- Source extract -
— Start —

Irvington is a neighborhood in the Northeast section of Portland, Oregon.  According to the city's Office of Community and Civic Life, it consists of a rectangular area extending east to west from NE 7th Ave. to NE 26th Ave., and north to south from NE Fremont St. to NE Broadway.  It borders the King, Sabin, and Alameda neighborhoods to the north; Alameda and Grant Park to the east; Sullivan's Gulch and the Lloyd District to the south; and Eliot to the west.  (The Sabin and Alameda neighborhoods extend into the northeastern part of Irvington, creating two areas of overlap.)

The neighborhood is distinguished by a number of large stately homes, often positioned on multiple or oversized lots.  The Irvington Community Association funds its activities by holding a well-attended tour of these homes each spring.

— End —

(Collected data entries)
— Start —

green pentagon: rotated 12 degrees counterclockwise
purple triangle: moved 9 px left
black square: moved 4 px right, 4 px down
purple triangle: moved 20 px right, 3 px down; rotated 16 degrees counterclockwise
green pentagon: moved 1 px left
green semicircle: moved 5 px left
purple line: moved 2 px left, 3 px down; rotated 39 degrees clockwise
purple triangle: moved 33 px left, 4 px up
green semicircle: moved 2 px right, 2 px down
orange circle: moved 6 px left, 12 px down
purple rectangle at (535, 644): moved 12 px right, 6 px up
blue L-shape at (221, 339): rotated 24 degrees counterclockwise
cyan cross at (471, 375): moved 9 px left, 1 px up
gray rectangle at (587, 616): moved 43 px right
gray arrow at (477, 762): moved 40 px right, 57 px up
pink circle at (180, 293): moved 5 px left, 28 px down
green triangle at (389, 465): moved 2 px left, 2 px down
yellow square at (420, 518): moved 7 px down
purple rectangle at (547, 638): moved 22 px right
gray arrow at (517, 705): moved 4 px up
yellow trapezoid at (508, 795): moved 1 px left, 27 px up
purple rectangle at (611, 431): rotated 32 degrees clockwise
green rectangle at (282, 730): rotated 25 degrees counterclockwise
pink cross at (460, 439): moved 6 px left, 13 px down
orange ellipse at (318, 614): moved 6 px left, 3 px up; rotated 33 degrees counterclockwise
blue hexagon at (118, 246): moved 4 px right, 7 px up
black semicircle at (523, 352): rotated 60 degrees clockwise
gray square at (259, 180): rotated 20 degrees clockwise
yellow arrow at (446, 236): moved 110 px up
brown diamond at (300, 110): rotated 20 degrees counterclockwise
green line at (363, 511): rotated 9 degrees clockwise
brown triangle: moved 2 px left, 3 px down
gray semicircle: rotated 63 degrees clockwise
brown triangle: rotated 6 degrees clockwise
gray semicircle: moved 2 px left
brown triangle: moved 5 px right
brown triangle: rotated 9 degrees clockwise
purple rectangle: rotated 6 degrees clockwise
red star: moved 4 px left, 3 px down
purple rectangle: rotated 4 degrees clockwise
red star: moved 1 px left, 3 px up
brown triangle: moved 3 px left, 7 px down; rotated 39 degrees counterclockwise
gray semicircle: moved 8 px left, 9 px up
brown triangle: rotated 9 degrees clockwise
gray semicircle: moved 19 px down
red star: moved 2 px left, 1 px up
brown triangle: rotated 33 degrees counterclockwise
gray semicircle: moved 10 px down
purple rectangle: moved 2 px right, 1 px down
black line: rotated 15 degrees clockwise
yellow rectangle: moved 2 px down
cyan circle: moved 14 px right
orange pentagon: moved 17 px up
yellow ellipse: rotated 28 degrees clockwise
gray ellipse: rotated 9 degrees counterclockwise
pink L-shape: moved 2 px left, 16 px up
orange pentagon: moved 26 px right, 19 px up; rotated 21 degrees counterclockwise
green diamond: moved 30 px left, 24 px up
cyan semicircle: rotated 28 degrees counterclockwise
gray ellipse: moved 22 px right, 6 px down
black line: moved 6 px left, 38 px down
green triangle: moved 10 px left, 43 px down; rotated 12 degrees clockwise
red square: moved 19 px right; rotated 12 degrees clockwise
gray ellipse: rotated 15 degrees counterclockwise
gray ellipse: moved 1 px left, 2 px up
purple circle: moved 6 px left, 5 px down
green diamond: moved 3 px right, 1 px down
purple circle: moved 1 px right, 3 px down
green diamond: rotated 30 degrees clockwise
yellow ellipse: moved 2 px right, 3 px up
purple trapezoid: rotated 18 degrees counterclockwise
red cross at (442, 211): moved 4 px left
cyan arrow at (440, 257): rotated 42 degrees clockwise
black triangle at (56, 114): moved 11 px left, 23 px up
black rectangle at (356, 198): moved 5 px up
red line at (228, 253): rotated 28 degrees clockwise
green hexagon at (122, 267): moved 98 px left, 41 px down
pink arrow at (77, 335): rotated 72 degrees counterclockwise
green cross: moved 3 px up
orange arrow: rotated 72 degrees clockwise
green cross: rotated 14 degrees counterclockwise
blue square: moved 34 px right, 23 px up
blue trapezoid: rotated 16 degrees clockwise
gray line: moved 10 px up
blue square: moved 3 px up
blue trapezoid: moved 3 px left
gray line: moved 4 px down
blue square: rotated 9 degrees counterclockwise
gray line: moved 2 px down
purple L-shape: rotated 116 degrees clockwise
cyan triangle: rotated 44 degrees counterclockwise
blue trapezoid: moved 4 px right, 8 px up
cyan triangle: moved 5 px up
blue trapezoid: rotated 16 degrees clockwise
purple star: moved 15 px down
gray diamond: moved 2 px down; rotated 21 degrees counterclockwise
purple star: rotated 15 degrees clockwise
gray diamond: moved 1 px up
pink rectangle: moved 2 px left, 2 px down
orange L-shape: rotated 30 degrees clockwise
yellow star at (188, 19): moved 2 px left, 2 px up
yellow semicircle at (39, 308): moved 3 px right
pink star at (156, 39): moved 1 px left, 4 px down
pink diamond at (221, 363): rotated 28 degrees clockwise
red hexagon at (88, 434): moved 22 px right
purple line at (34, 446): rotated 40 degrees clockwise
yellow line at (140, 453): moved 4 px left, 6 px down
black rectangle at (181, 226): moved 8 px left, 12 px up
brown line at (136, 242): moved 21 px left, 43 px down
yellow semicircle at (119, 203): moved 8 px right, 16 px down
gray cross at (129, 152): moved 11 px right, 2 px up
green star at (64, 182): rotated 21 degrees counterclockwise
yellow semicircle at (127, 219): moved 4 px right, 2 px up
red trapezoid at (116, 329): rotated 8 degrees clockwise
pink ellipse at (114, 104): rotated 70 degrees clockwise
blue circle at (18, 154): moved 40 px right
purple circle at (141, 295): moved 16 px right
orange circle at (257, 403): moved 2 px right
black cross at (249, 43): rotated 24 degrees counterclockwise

— End —

Resume the text on the Irvington neighborhood after its final sentence. The items play no part in this.

- Response -
History
The Irvington Addition was platted in 1887 and underwent its initial development in the 1890s under the oversight of developer Ellis Hughes and the Irvington Investment Company.  The addition was planned as a self-contained middle to upper class residential district in which commercial activity was to be prohibited, so as to maintain property values.  After a period of nominal growth, development in Irvington began to slow due to competition from the Rose City Park and Laurelhurst developments, as well as the outbreak of World War I. The neighborhood was added to the National Register of Historic Places as the Irvington Historic District in 2010.

Proposed boundary decrease
In December, 2014, the Irvington Historic District Northeast Boundary Decrease Committee proposed removing 34 blocks from the Irvington Historic District. Citing differences in physical appearance and historic development, the committee of Irvington property owners advocated trimming an area roughly bounded on the south by NE Knott Street, on the north by NE Fremont Street, on the east by NE 27th, and on the west by NE 21st. The committee suggested that the proposed boundary decrease area more closely resembles an early-to-mid twentieth century residential working-class neighborhood, not the core area of historic Irvington.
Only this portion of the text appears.